As a credit card and as a symbol of refinement by means of wealth, American Express has long been associated with the moneyed class and the jet set, and this association can be explained by the company’s marketing and branding efforts over the last few decades. Unfortunately, this marketing image seems to have backfired in relation to appealing to millennials.
A recent article in The New York Times illustrated the woes currently experienced by the legendary credit card company, which is trying its best to attract millennials, particularly those that have made their fortunes at an early age and would be eager to travel the world and spend at their leisure. It so happens that young and wealthy are more likely to leave home without Amex cards because they fear that they may be labeled as snobs.
The New York Times article explains that a competing credit card issuer held a focus group by inviting millennial professionals to dinner at an expensive restaurant. These are the kind of cardholders that Amex would drool over; however, there was a surprise at the end of the meal when the focus group participants were casually asked which credit they would use to pay for the meal. Right off the bat, a diner explained that flashing an American Express card was out of the question because it would seem as a blusterous act of braggadocio.
The other millennials in attendance at the dinner agreed that using Amex for payment would send an unwanted message, one that screams “look at me: I’m rich!” To drive the dagger even deeper and twist it, one of the dinner guests said that he would prefer to pay with a Chase Sapphire Reserve card, clearly a better choice among millennial cardholders.
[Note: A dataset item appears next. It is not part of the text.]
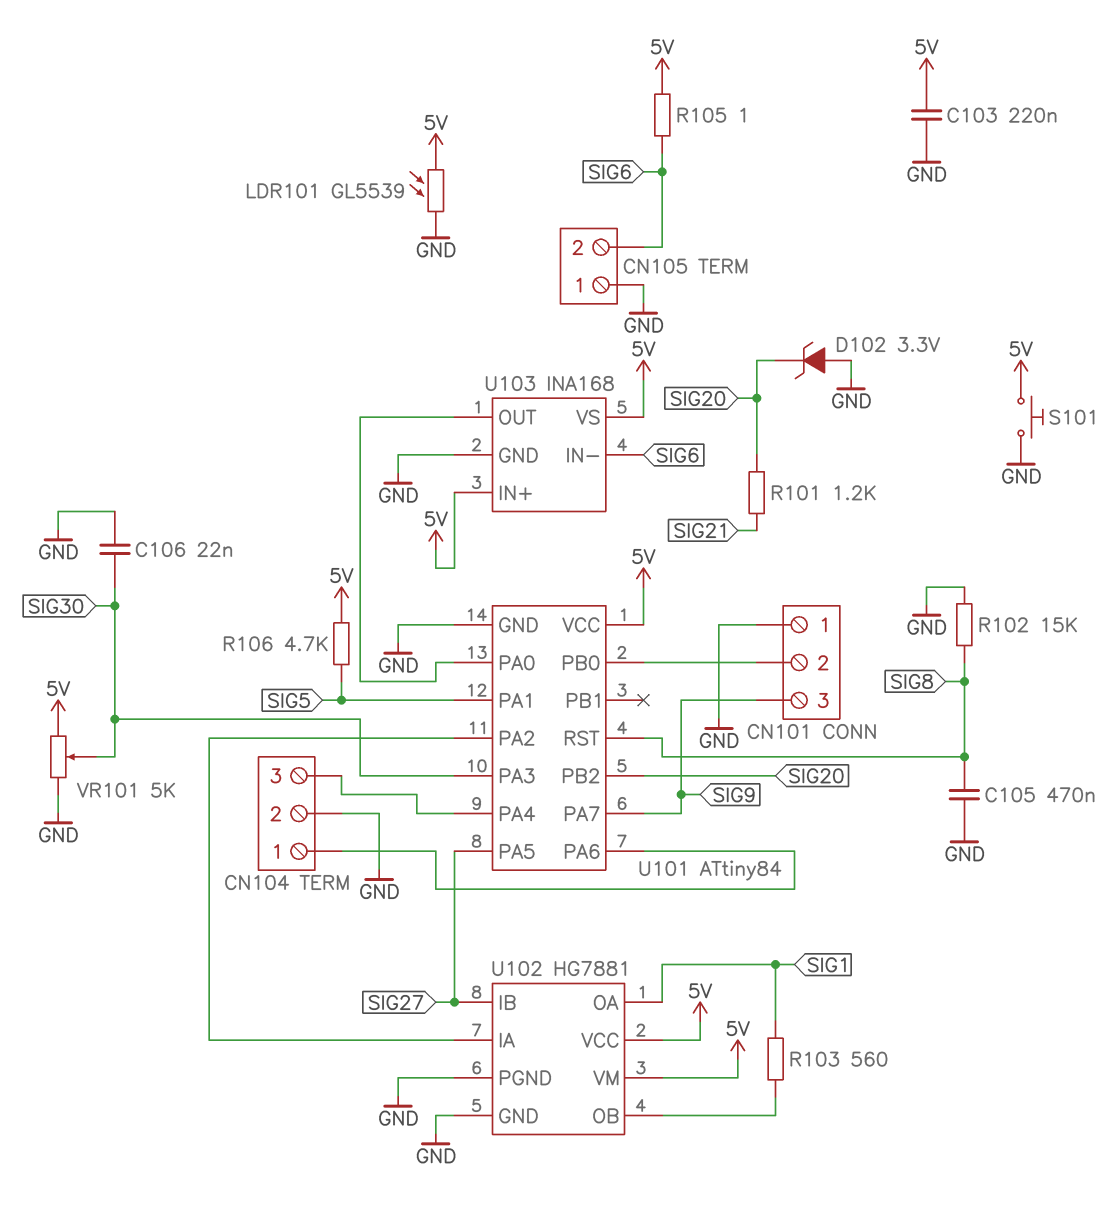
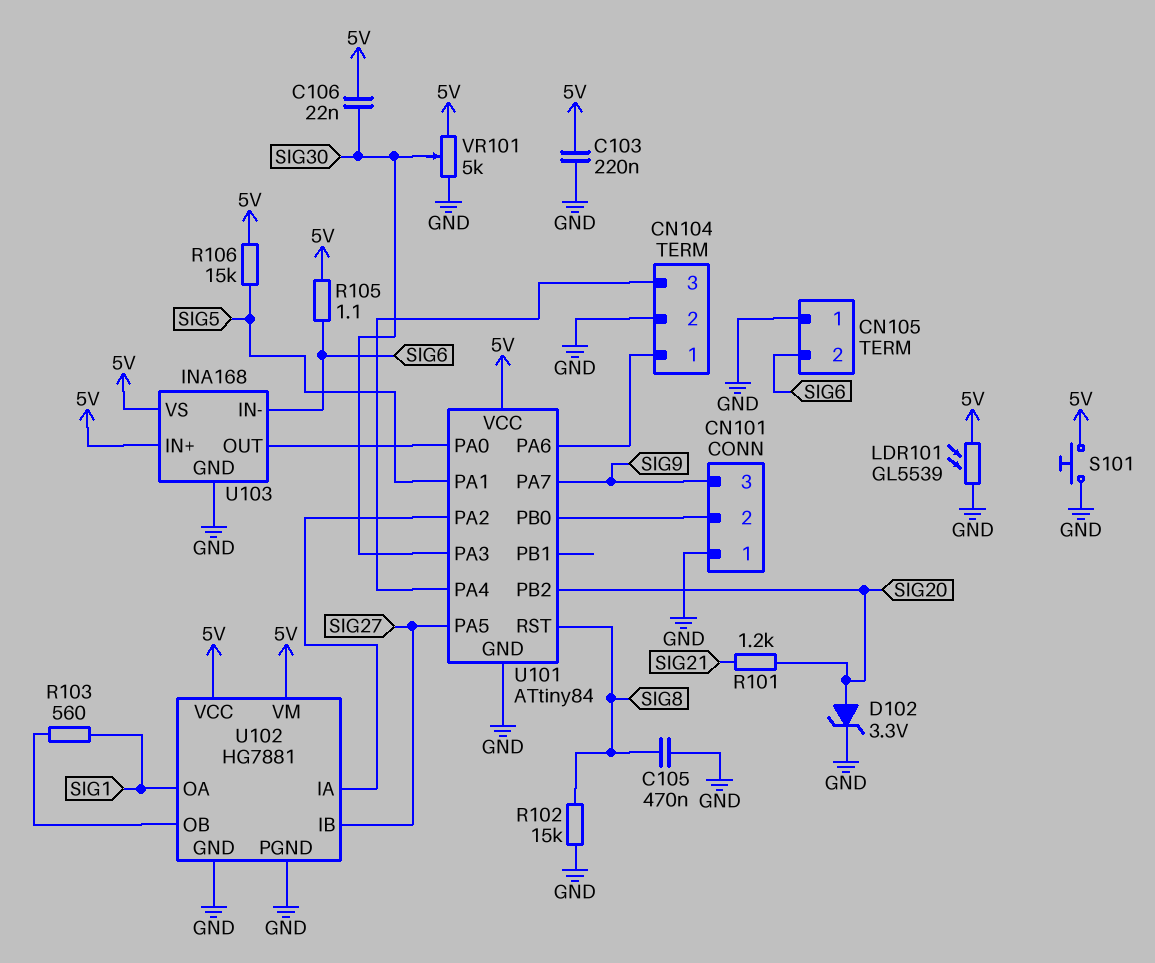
C106: 22nF (GND, SIG30) -> 22nF (5V, SIG30)
D102: zener 3.3V (A GND, K SIG20) -> zener 3.3V (A SIG20, K GND)
R105: 1 (5V, SIG6) -> 1.1 (5V, SIG6)
R106: 4.7k (5V, SIG5) -> 15k (5V, SIG5)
What Chase has accomplished with its Sapphire Reserve product is exactly what Amex would like: capture the attention of young cardholders. The problem is that Amex is no longer considered cool; young consumers are not particularly interested in being lumped with the “one percent.” The Chase Sapphire, on the other hand, is heavily marketed on social media and offers benefits that speak to the Millennial Generation. In other words, Amex will likely need to change its image for the purpose of becoming cool again.